--- Begin THE INPUT ---

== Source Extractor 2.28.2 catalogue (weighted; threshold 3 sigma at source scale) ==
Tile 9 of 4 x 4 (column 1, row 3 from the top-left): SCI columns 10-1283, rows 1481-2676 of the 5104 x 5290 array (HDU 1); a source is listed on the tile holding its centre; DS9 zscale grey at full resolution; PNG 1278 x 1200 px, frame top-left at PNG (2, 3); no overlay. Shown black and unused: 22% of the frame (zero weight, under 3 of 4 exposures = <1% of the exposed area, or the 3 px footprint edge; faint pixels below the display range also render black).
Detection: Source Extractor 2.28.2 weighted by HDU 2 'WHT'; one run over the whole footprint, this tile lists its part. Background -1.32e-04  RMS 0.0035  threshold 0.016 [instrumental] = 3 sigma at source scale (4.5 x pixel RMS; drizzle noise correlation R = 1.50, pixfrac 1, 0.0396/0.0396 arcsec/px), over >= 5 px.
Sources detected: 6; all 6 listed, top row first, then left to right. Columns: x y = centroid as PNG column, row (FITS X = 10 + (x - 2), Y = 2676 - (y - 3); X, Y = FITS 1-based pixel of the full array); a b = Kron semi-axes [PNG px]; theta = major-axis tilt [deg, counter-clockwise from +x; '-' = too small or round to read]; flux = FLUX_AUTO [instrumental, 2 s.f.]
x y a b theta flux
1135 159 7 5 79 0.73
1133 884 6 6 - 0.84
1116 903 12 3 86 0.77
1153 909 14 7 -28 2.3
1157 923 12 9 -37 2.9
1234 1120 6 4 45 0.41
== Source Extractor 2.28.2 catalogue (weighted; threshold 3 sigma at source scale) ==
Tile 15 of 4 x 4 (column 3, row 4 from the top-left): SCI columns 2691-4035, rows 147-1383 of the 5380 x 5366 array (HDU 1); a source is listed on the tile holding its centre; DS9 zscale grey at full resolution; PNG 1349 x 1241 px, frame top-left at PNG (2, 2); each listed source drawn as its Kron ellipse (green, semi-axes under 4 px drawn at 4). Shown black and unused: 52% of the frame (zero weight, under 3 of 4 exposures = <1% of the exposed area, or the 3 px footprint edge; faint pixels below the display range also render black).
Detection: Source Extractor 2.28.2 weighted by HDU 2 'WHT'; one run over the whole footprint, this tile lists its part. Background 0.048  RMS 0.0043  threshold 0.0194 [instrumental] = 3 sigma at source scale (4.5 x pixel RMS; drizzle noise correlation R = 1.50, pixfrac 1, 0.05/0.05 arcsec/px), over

--- End THE INPUT ---

AIM » Copy out all of the data above, character for character.

OUTPUT »
== Source Extractor 2.28.2 catalogue (weighted; threshold 3 sigma at source scale) ==
Tile 9 of 4 x 4 (column 1, row 3 from the top-left): SCI columns 10-1283, rows 1481-2676 of the 5104 x 5290 array (HDU 1); a source is listed on the tile holding its centre; DS9 zscale grey at full resolution; PNG 1278 x 1200 px, frame top-left at PNG (2, 3); no overlay. Shown black and unused: 22% of the frame (zero weight, under 3 of 4 exposures = <1% of the exposed area, or the 3 px footprint edge; faint pixels below the display range also render black).
Detection: Source Extractor 2.28.2 weighted by HDU 2 'WHT'; one run over the whole footprint, this tile lists its part. Background -1.32e-04  RMS 0.0035  threshold 0.016 [instrumental] = 3 sigma at source scale (4.5 x pixel RMS; drizzle noise correlation R = 1.50, pixfrac 1, 0.0396/0.0396 arcsec/px), over >= 5 px.
Sources detected: 6; all 6 listed, top row first, then left to right. Columns: x y = centroid as PNG column, row (FITS X = 10 + (x - 2), Y = 2676 - (y - 3); X, Y = FITS 1-based pixel of the full array); a b = Kron semi-axes [PNG px]; theta = major-axis tilt [deg, counter-clockwise from +x; '-' = too small or round to read]; flux = FLUX_AUTO [instrumental, 2 s.f.]
x y a b theta flux
1135 159 7 5 79 0.73
1133 884 6 6 - 0.84
1116 903 12 3 86 0.77
1153 909 14 7 -28 2.3
1157 923 12 9 -37 2.9
1234 1120 6 4 45 0.41
== Source Extractor 2.28.2 catalogue (weighted; threshold 3 sigma at source scale) ==
Tile 15 of 4 x 4 (column 3, row 4 from the top-left): SCI columns 2691-4035, rows 147-1383 of the 5380 x 5366 array (HDU 1); a source is listed on the tile holding its centre; DS9 zscale grey at full resolution; PNG 1349 x 1241 px, frame top-left at PNG (2, 2); each listed source drawn as its Kron ellipse (green, semi-axes under 4 px drawn at 4). Shown black and unused: 52% of the frame (zero weight, under 3 of 4 exposures = <1% of the exposed area, or the 3 px footprint edge; faint pixels below the display range also render black).
Detection: Source Extractor 2.28.2 weighted by HDU 2 'WHT'; one run over the whole footprint, this tile lists its part. Background 0.048  RMS 0.0043  threshold 0.0194 [instrumental] = 3 sigma at source scale (4.5 x pixel RMS; drizzle noise correlation R = 1.50, pixfrac 1, 0.05/0.05 arcsec/px), over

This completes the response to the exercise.